Problem statement: List the lines of the items below as a numbered list, skipping blank lines. Begin at the line containing "After every picture, add", continue through the end of the items, and leave out the pictures.

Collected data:
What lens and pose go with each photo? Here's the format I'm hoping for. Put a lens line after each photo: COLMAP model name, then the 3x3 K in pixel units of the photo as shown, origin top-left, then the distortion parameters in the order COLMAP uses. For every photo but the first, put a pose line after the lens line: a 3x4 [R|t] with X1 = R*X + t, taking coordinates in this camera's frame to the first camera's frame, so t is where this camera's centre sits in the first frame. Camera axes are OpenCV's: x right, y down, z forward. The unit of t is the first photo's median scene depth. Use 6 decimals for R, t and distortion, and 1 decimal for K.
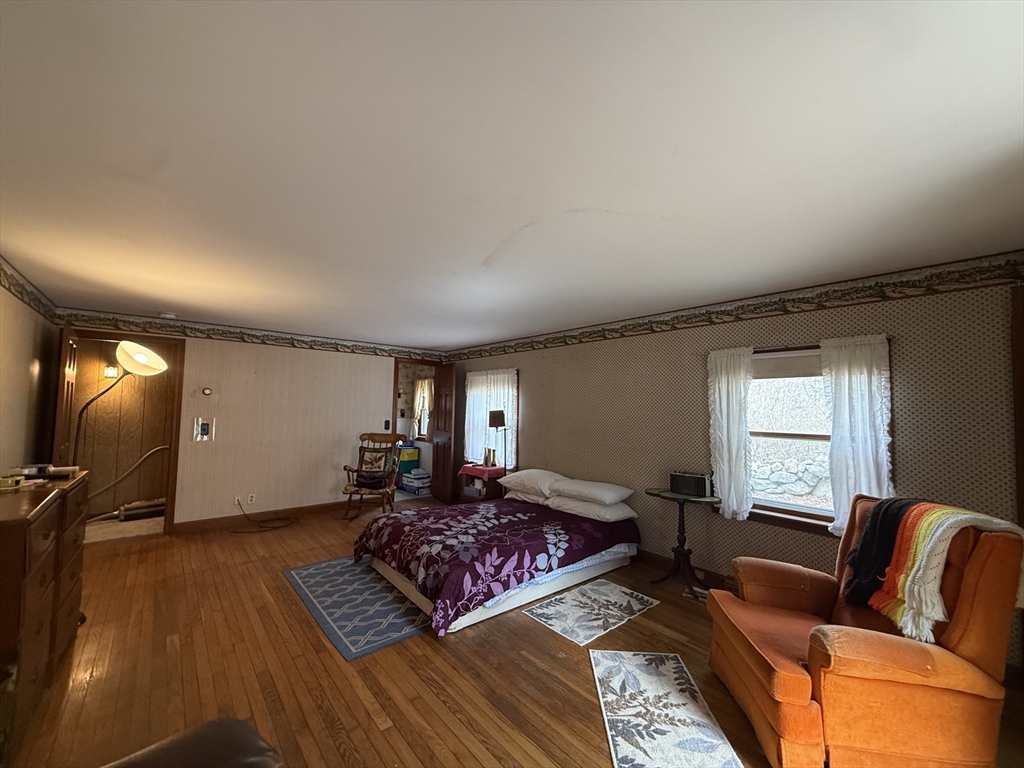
lens RADIAL K [[407.0, 0, 512.8], [0, 407.0, 383.5], [0, 0, 1]] dist [-0.000831, 0.000606]
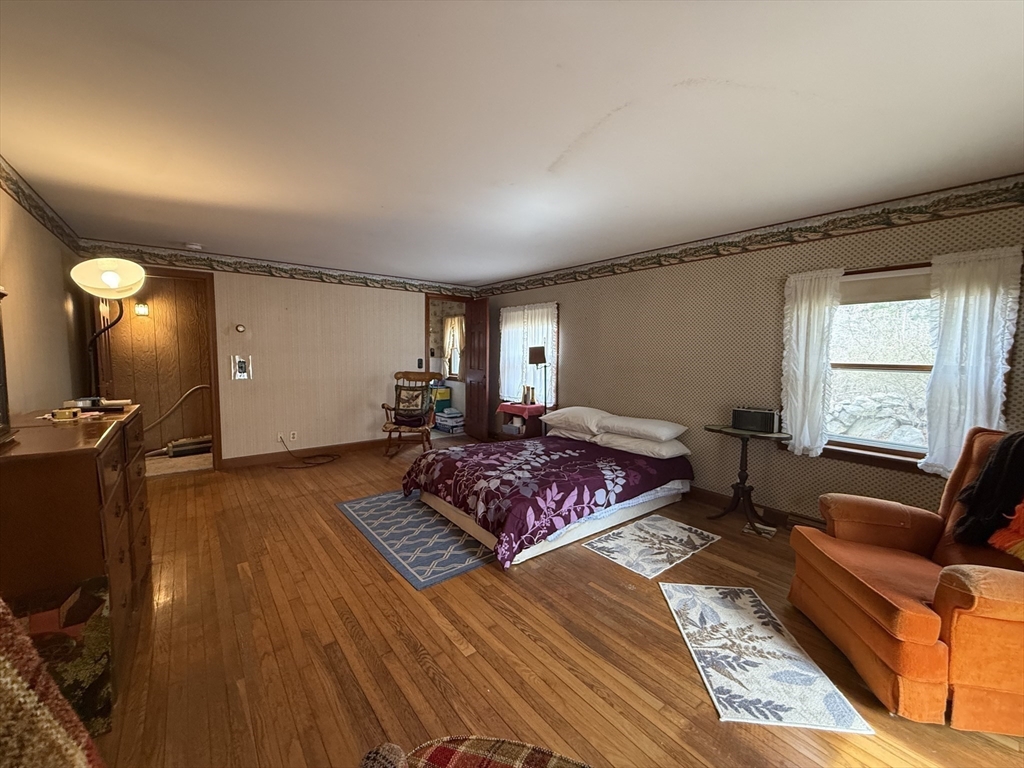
lens RADIAL K [[407.0, 0, 512.3], [0, 407.0, 383.4], [0, 0, 1]] dist [-0.000831, 0.000606]
pose [[0.999325, -0.003489, -0.036579, -0.103933], [0.008496, 0.990445, 0.137644, 0.032830], [0.035749, -0.137862, 0.989806, 0.066833]]
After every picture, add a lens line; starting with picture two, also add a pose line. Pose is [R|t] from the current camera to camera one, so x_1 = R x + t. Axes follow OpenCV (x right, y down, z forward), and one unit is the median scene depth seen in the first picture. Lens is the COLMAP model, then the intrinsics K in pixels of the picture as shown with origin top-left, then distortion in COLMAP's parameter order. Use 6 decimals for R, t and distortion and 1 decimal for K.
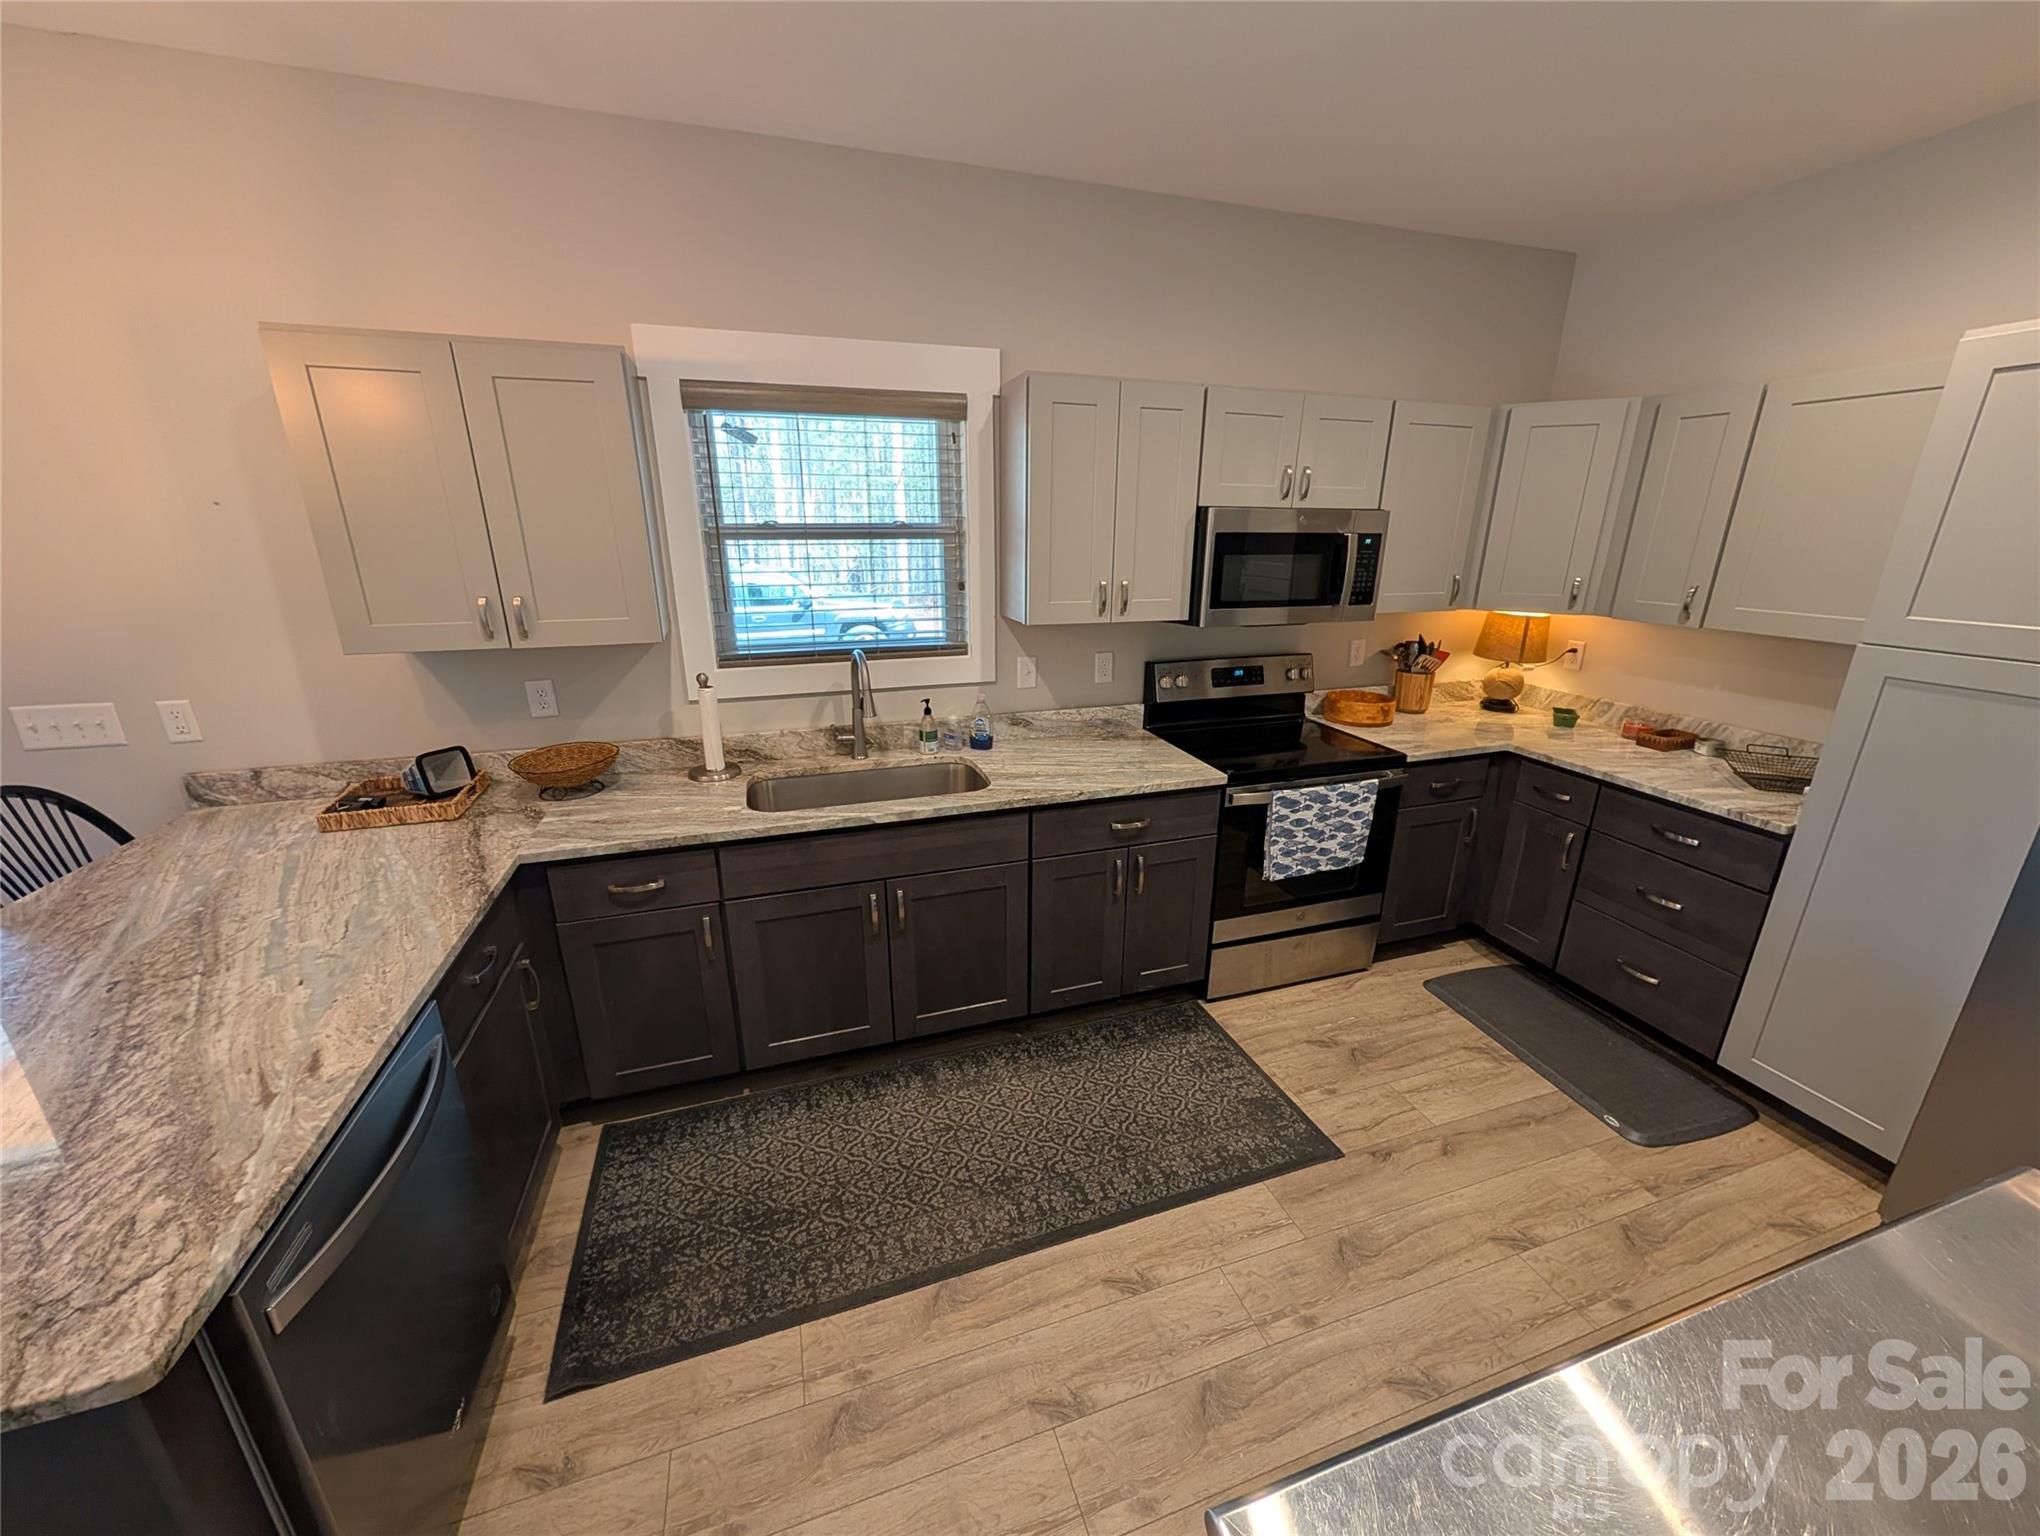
lens RADIAL K [[769.7, 0, 1024.1], [0, 769.7, 769.3], [0, 0, 1]] dist [0.000829, 0.000224]
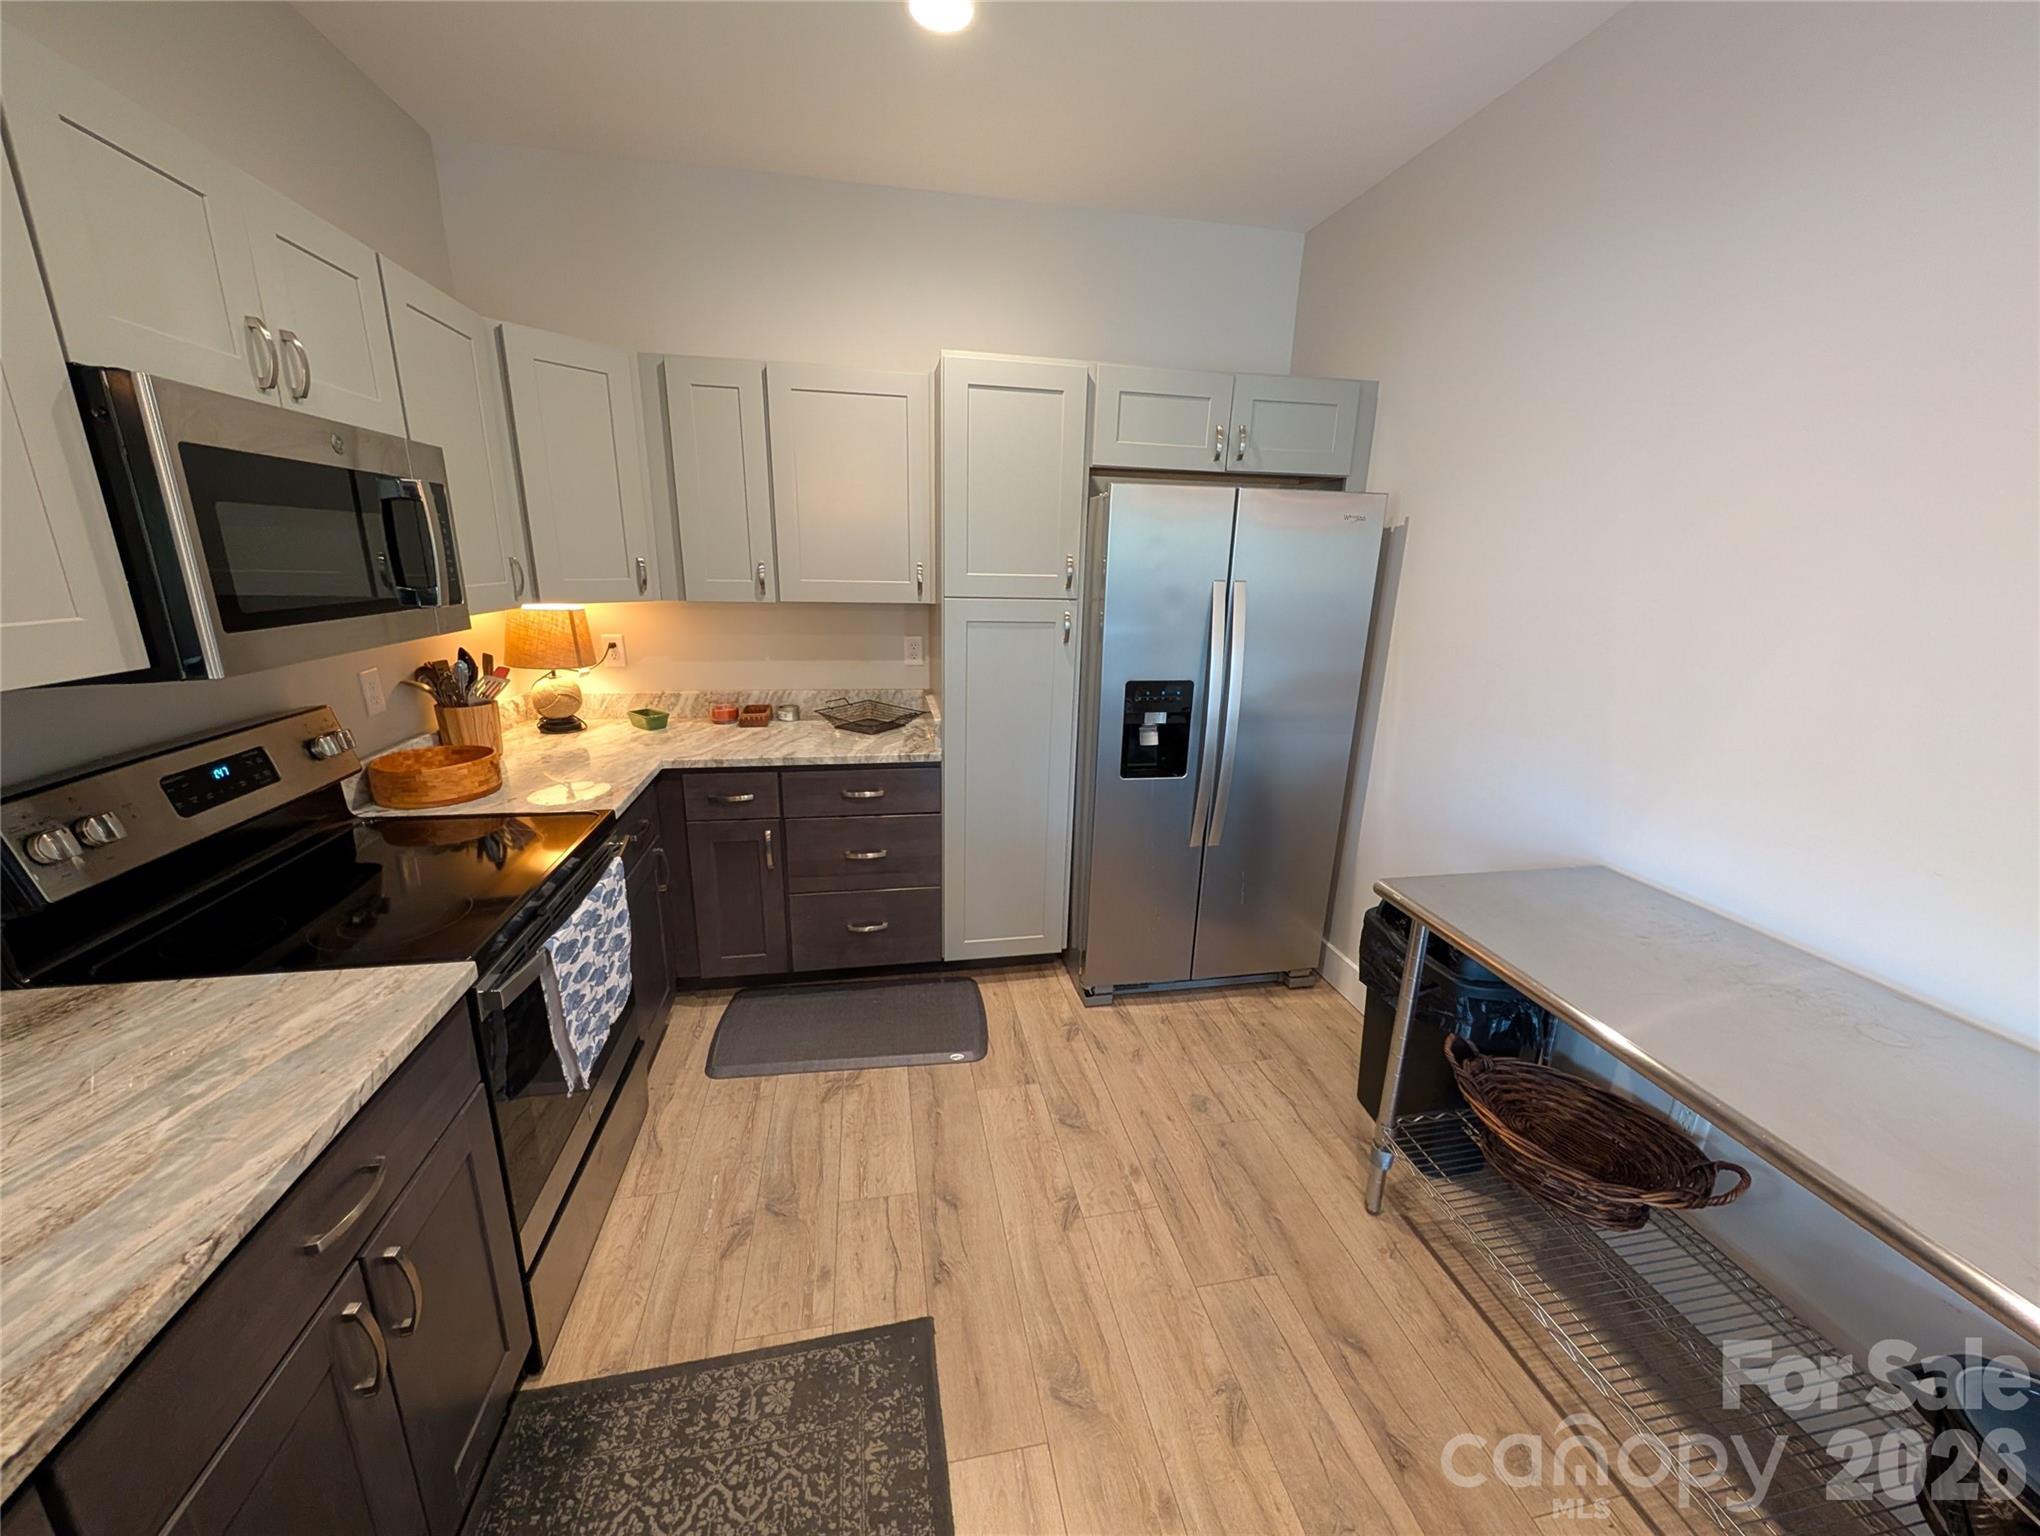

Result:
1. After every picture, add a lens line; starting with picture two, also add a pose line. Pose is [R|t] from the current camera to camera one, so x_1 = R x + t. Axes follow OpenCV (x right, y down, z forward), and one unit is the median scene depth seen in the first picture. Lens is the COLMAP model, then the intrinsics K in pixels of the picture as shown with origin top-left, then distortion in COLMAP's parameter order. Use 6 decimals for R, t and distortion and 1 decimal for K.
2. lens RADIAL K [[769.7, 0, 1024.1], [0, 769.7, 769.3], [0, 0, 1]] dist [0.000829, 0.000224]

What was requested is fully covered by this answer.